For the record, the White House’s official position is that President Barack Obama has no intention of invoking the 14th Amendment to the United States Constitution in order to raise the debt ceiling.
“Our position hasn’t changed. There are no off-ramps. There’s no way around this. There’s no escape. And having an esoteric constitutional argument won’t resolve the fact that our borrowing authority is due to expire on August 2nd,” White House Press Secretary Jay Carney said in a press briefing on Wednesday, which is the most recent time the Administration has commented on this subject as of this writing.
“And Congress has the legal authority — and only Congress has the legal authority to extend that borrowing authority. That’s our position. The President stood here and told you. We consulted to see what this was about, but it is not an option,” Carney said.

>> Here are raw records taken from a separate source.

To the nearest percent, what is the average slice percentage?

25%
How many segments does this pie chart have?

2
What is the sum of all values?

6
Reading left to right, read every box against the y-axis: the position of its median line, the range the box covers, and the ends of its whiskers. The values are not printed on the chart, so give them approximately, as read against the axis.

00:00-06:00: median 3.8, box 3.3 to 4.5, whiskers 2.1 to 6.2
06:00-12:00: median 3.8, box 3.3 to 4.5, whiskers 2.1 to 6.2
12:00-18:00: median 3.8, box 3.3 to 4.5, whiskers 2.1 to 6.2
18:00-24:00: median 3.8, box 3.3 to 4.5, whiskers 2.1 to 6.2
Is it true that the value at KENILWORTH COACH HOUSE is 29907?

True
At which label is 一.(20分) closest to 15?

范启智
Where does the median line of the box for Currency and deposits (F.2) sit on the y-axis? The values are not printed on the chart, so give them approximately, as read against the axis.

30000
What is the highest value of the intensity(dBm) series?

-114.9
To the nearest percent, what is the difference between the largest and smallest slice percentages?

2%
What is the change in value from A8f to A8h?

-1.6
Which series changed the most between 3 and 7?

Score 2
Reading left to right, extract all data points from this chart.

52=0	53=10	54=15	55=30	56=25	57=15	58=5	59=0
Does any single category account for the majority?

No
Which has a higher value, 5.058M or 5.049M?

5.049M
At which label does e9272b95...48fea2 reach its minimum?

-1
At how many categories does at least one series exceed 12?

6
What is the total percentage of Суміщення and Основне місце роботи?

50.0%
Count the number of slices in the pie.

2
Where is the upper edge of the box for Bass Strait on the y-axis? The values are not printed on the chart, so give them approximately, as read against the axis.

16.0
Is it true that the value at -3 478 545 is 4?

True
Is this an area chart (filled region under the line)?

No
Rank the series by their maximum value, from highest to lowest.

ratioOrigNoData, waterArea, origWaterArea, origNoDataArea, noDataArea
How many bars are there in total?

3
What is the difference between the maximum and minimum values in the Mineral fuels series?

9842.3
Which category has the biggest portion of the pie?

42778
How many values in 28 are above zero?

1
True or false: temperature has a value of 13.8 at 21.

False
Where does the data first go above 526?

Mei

But what if Obama did invoke the 14th Amendment? After all, many Democrats are clamoring for him to bring an end to the debt ceiling debate on his own, through an executive order.
“He could do that [an executive order] with a stroke of a pen. We have seen many big things done in history that way,” Representative Jim Clyburn (D-S.C.) said on MSNBC’s Jansing & Co., according to POLITICO. “I was joking to my staff the other day: ‘Tell me the bill number for the Emancipation Proclamation.’ It was an executive order. We integrated the armed services by executive order. We integrated the public schools by executive order. Sometimes executives must order that things get done.”
Clyburn isn’t alone. Senator Tom Harkin (D-Iowa), House Minority Whip Steny Hoyer (D-Md.), former President Bill Clinton and other Democrats have weighed in, urging the President to exercise an authority that Obama claims not to have.
According to a column for The New Republic, in all likelihood the Supreme Court would not even hear the case if Obama did invoke the 14th Amendment, and someone challenged it. The problem in cases like this often amounts to a lack of legal “standing.”
“The conservative justices have long required clear evidence of legal ‘standing’ before opening the courthouse door — something they showed in their recent 5-4 decision rejecting a taxpayer’s challenge to an Arizona school vouchers program — and it’s hard to imagine who could establish enough of a legal injury to establish standing in this case,” the article read.